S-1s – the often dry, detail-filled documents that companies must file with the Securities and Exchange Commission (SEC) in order to list their shares on a U.S. stock exchange – provide a rare and valuable window into the inner workings of companies. Form S-1 requires companies to provide information on the planned use of capital proceeds, detail the current business model and competition, as well provide a brief prospectus of the planned security itself, offering price methodology, and any dilution that will occur to other listed securities. The SEC also requires the disclosure of any material business dealings between the company and its directors and outside counsel. Investors are able to view S-1s so that they can perform their own due diligence prior to investing in new offerings.
With a public listing comes increased public scrutiny from the individuals and investors who are considering whether to invest in a company. Thus, publicly listed companies are obligated to disclose material financial and operational data with potential shareholders. It is important that investors read a company’s S-1 before making an investment.
Who’s Running the Company?
Any investor should know who’s at the helm, developing the strategy and executing on growth targets. The quality of the talent leading a company is critical for investors to figure out the entity’s long-term viability and value. The company’s board also deserves some scrutiny: Are members nameplate appointments or qualified professionals able to provide useful guidance to the executives they’re appointed to oversee?
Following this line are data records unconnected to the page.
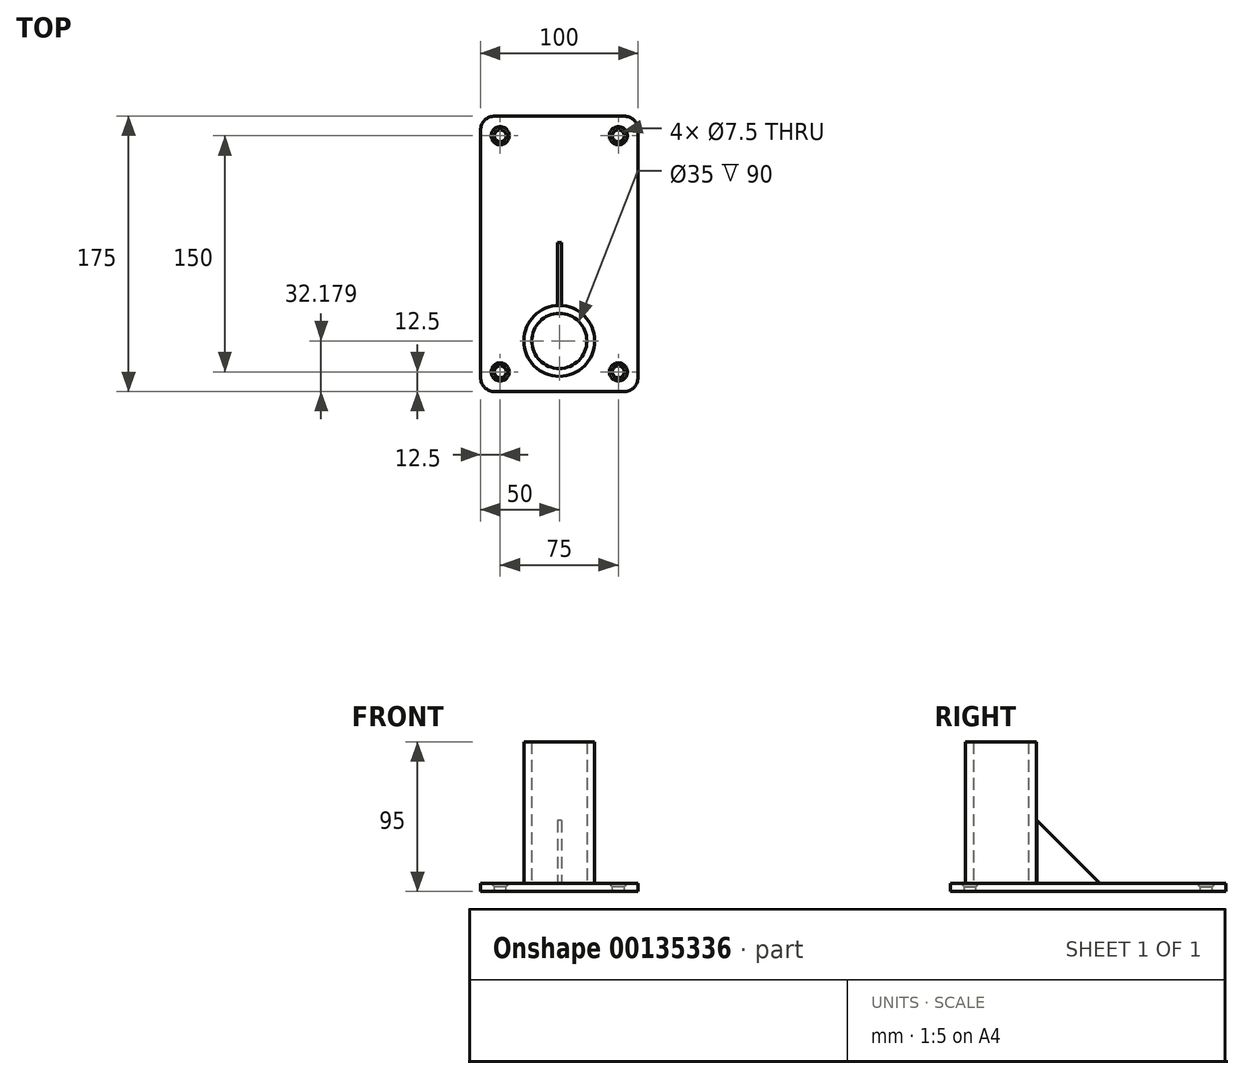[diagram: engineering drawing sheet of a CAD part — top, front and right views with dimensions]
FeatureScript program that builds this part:
annotation { "Feature Type Name" : "Feature", "Feature Type Description" : "" }
export const myFeature = defineFeature(function(context is Context, id is Id, definition is map)
    precondition{}
    {
        {
            var Q0;
            Q0=qCreatedBy(makeId("Top.planeOp"),FACE);
            var sketch = newSketch(context, id + "F0", { "sketchPlane" : qUnion([Q0])});
            skLineSegment(sketch, "E0.bottom", {"start": v(-41, -87.5) * mm, "end": v(41, -87.5) * mm});
            skLineSegment(sketch, "E0.top", {"start": v(-41, 87.5) * mm, "end": v(41, 87.5) * mm});
            skLineSegment(sketch, "E0.left", {"start": v(-50, -78.5) * mm, "end": v(-50, 78.5) * mm});
            skLineSegment(sketch, "E0.right", {"start": v(50, -78.5) * mm, "end": v(50, 78.5) * mm});
            skPoint(sketch, "E0.middle", {"position": v(0, 0) * mm});
            skCircle(sketch, "E1", {"center": v(0, -55.32) * mm, "radius": 22.5 * mm});
            skPoint(sketch, "E1.centerSnap0", {"position": v(0, -87.5) * mm});
            skCircle(sketch, "E2.0", {"center": v(0, -55.32) * mm, "radius": 17.5 * mm});
            skLineSegment(sketch, "E3.bottom", {"start": v(37.5, 75) * mm, "end": v(-37.5, 75) * mm, "construction": true});
            skLineSegment(sketch, "E3.top", {"start": v(37.5, -75) * mm, "end": v(-37.5, -75) * mm, "construction": true});
            skLineSegment(sketch, "E3.left", {"start": v(37.5, 75) * mm, "end": v(37.5, -75) * mm, "construction": true});
            skLineSegment(sketch, "E3.right", {"start": v(-37.5, 75) * mm, "end": v(-37.5, -75) * mm, "construction": true});
            skCircle(sketch, "E4", {"center": v(37.5, 75) * mm, "radius": 3.75 * mm});
            skCircle(sketch, "E5.MirrorC", {"center": v(37.5, -75) * mm, "radius": 3.75 * mm});
            skCircle(sketch, "E6.MirrorC", {"center": v(-37.5, 75) * mm, "radius": 3.75 * mm});
            skCircle(sketch, "E7.MirrorC", {"center": v(-37.5, -75) * mm, "radius": 3.75 * mm});
            skPoint(sketch, "E8.visualSharp", {"position": v(50, 87.5) * mm});
            skArc(sketch, "E8.filletArc", {"start": v(50, 78.5) * mm, "mid": v(47.36, 84.86) * mm, "end": v(41, 87.5) * mm});
            skPoint(sketch, "E9.visualSharp", {"position": v(50, -87.5) * mm});
            skArc(sketch, "E9.filletArc", {"start": v(41, -87.5) * mm, "mid": v(47.36, -84.86) * mm, "end": v(50, -78.5) * mm});
            skPoint(sketch, "E10.visualSharp", {"position": v(-50, -87.5) * mm});
            skArc(sketch, "E10.filletArc", {"start": v(-50, -78.5) * mm, "mid": v(-47.36, -84.86) * mm, "end": v(-41, -87.5) * mm});
            skPoint(sketch, "E11.visualSharp", {"position": v(-50, 87.5) * mm});
            skArc(sketch, "E11.filletArc", {"start": v(-41, 87.5) * mm, "mid": v(-47.36, 84.86) * mm, "end": v(-50, 78.5) * mm});
            skSolve(sketch);
        }
        {
            var Q0;
            Q0=makeQuery(id+"F0.imprint","IMPRINT",FACE,{"disambiguationData":[TD([[makeQuery(id+"F0.imprint","IMPRINT",EDGE,{"derivedFrom":sQuery(id+"F0.wireOp",EDGE,"E1")}),1.0]])]});
            extrude(context, id + "F1", {"entities" : qUnion([Q0]), "depth" : 90 * mm});
        }
        {
            var Q0;
            Q0=makeQuery(id+"F0.imprint","IMPRINT",FACE,{"disambiguationData":[TD([[makeQuery(id+"F0.imprint","IMPRINT",EDGE,{"derivedFrom":sQuery(id+"F0.wireOp",EDGE,"E0.bottom")}),1.0]])]});
            var Q1;
            Q1=makeQuery(id+"F0.imprint","IMPRINT",FACE,{"disambiguationData":[TD([[makeQuery(id+"F0.imprint","IMPRINT",EDGE,{"derivedFrom":sQuery(id+"F0.wireOp",EDGE,"E1")}),1.0]])]});
            var Q2;
            Q2=makeQuery(id+"F0.imprint","IMPRINT",FACE,{"disambiguationData":[TD([[makeQuery(id+"F0.imprint","IMPRINT",EDGE,{"derivedFrom":sQuery(id+"F0.wireOp",EDGE,"E2.0")}),1.0]])]});
            extrude(context, id + "F2", {"entities" : qUnion([Q0, Q1, Q2]), "oppositeDirection" : true, "depth" : 5 * mm});
        }
        {
            var Q0;
            Q0=qCreatedBy(makeId("Right.planeOp"),FACE);
            var sketch = newSketch(context, id + "F3", { "sketchPlane" : qUnion([Q0])});
            skLineSegment(sketch, "E12", {"start": v(-32.69, 0) * mm, "end": v(7.31, 0) * mm});
            skLineSegment(sketch, "E13", {"start": v(7.31, 0) * mm, "end": v(-32.69, 40) * mm});
            skLineSegment(sketch, "E14", {"start": v(-32.69, 40) * mm, "end": v(-32.69, 0) * mm});
            skPoint(sketch, "E15.start.orphan", {"position": v(-25.1, 0) * mm});
            skSolve(sketch);
        }
        {
            var Q0;
            Q0=makeQuery(id+"F3.imprint","IMPRINT",FACE,{"disambiguationData":[TD([[makeQuery(id+"F3.imprint","IMPRINT",EDGE,{"derivedFrom":sQuery(id+"F3.wireOp",EDGE,"E12")}),1.0]])]});
            extrude(context, id + "F4", {"entities" : qUnion([Q0]), "operationType" : NewBodyOperationType.ADD, "endBound" : BoundingType.SYMMETRIC, "depth" : 2.5 * mm});
        }
        {
            var Q0;
            Q0=makeQuery(id+"F2.opExtrude","CAP_EDGE",EDGE,{"disambiguationData":[OSD([sQuery(id+"F0.wireOp",EDGE,"E4")])],"isStart":true});
            var Q1;
            Q1=makeQuery(id+"F2.opExtrude","CAP_EDGE",EDGE,{"disambiguationData":[OSD([sQuery(id+"F0.wireOp",EDGE,"E6.MirrorC")])],"isStart":true});
            var Q2;
            Q2=makeQuery(id+"F2.opExtrude","CAP_EDGE",EDGE,{"disambiguationData":[OSD([sQuery(id+"F0.wireOp",EDGE,"E5.MirrorC")])],"isStart":true});
            var Q3;
            Q3=makeQuery(id+"F2.opExtrude","CAP_EDGE",EDGE,{"disambiguationData":[OSD([sQuery(id+"F0.wireOp",EDGE,"E7.MirrorC")])],"isStart":true});
            chamfer(context, id + "F5", {"entities" : qUnion([Q0, Q1, Q2, Q3]), "width" : 2 * mm, "tangentPropagation" : true});
        }
    });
Understand the Financial Statements
Investors should also zero in on the data. After all, the financials are what institutional and individual investors pay attention to. Factors to consider include the trend of revenue growth and how money has been invested towards future growth.
Does the Company Have a Workable Business Plan?
Different metrics can help assess the strength of a business plan. Revenue growth is a good indicator that a company is gaining traction with customers, but not the only one. Other tangible metrics – usually industry-specific so investors can compare against peer companies – are also important. How is the company reaching customers, are customers returning and are the sellers growing are all relevant considerations to examine.
Don’t Ignore the Risk
Any company going public has to highlight the positive as well as potential red flags that could derail their business. As such, S-1s also list potential risks that could hurt revenue and curb growth, including financial factors as well as the company’s strategic decisions.
S-1s contain critical intelligence that can help both individual and institutional investors make an informed investment decisions and should be a part of the consideration that any investor does when determining whether or not to consider investing in a particular stock.